Il n'est pas vrai que l'art en général et dans tous les cas nous libère de la
violence des sentiments ; par exemple le "réalisme socialiste" qui mettait l'art,
la peinture, la sculpture, la musique au service de l'idéologie communiste
renforçait la dictature du Parti unique.

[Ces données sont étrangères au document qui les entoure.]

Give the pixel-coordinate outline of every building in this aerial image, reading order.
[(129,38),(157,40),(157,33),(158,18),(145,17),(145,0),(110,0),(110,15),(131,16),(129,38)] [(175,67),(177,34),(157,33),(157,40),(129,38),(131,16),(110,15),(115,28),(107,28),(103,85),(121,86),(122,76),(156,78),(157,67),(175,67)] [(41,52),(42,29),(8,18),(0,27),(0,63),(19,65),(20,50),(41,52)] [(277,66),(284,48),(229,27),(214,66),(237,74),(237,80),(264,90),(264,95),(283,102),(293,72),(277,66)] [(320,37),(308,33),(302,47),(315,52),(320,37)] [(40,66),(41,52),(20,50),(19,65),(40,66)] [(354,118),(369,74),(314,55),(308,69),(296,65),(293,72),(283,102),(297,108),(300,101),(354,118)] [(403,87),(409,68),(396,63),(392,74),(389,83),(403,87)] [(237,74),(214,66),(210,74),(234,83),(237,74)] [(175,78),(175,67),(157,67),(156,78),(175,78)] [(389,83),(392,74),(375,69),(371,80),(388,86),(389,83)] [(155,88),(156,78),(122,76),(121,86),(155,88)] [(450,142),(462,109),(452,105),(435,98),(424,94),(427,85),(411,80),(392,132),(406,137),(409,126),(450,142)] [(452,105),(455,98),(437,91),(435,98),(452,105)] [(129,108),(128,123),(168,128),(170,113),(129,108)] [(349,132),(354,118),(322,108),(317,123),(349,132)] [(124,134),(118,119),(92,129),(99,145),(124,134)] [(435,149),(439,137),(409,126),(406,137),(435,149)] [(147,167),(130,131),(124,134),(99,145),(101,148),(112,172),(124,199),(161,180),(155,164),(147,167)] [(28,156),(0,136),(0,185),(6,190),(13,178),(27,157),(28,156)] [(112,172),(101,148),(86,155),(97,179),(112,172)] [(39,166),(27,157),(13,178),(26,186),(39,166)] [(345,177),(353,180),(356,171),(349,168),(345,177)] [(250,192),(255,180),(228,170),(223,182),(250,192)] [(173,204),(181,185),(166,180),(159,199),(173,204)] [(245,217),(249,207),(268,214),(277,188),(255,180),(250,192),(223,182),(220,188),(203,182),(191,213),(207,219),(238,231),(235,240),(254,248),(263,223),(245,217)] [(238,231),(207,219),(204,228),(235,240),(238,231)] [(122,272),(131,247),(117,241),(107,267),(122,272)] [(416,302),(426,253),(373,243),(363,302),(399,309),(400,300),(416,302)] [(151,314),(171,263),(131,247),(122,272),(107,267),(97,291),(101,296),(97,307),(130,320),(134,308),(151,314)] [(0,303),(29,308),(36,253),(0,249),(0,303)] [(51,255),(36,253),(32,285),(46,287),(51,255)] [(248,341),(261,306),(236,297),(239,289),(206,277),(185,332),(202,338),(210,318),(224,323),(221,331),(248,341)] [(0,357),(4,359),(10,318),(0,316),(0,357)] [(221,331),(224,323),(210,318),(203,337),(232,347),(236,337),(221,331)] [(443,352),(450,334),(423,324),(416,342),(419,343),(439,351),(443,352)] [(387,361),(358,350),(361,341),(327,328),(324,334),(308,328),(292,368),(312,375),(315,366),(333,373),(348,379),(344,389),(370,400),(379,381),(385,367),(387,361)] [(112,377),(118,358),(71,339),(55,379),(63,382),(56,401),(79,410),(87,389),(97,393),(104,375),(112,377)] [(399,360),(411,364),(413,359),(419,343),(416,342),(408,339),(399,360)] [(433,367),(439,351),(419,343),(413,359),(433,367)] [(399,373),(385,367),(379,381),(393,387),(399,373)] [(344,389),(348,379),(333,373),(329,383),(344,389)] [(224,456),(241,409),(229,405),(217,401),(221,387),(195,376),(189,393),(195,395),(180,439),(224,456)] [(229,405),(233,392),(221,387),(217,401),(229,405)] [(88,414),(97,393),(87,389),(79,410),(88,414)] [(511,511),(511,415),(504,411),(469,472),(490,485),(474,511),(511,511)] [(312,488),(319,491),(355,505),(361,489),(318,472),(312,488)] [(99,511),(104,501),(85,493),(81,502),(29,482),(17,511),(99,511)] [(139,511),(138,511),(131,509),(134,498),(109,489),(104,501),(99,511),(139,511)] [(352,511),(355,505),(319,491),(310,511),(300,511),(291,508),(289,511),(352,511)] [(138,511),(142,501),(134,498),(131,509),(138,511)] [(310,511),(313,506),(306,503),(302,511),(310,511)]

Certaines musiques et certaines
paroles peuvent exacerber la violence, au lieu de la calmer, par exemple la
musique militaire... ou certaines variétés de RAP !
Les images et les propos violents exercent une influence négative,
notamment sur les enfants et les adolescents ; mais n'est-ce pas justement
parce qu'ils ne savent pas faire la différence entre la réalité et l'illusion ? En
tout état de cause, ces spectacles ne peuvent en aucun cas, comme le dit
Hegel, nous libérer de la violence de nos sentiments et de nos passions, ils
peuvent tout au plus nous mettre mal à l'aise.
Comme l'a fait remarquer George Steiner, l'art peut coexister avec la barbarie
et n'avoir aucune influence sur elle.
L'art a une valeur en lui-même et la contemplation esthétique ne se réduit
pas à la "catharsis" ; certaines œuvre ont très peu de rapport avec nos
passions (la Montagne Sainte-Victoire de Cézanne par exemple) et nous
procurent un pur (et inexplicable) plaisir esthétique.
Le comédien, metteur en scène et professeur d'art dramatique Constantin
Stanislavski souhaitait que le théâtre ne fût pas un lieu d'implication affective
du spectateur, mais de "distanciation".
L'art n'a pas seulement une fonction "cathartique". Albert Camus, Jean-Paul
Sartre ou Bertold Brecht ont critiqué cette conception de l'art ;
certaines œuvres d'art nous obligent à réfléchir, à regarder la réalité en face
et non à nous libérer de nos passions ou à nous évader de la réalité.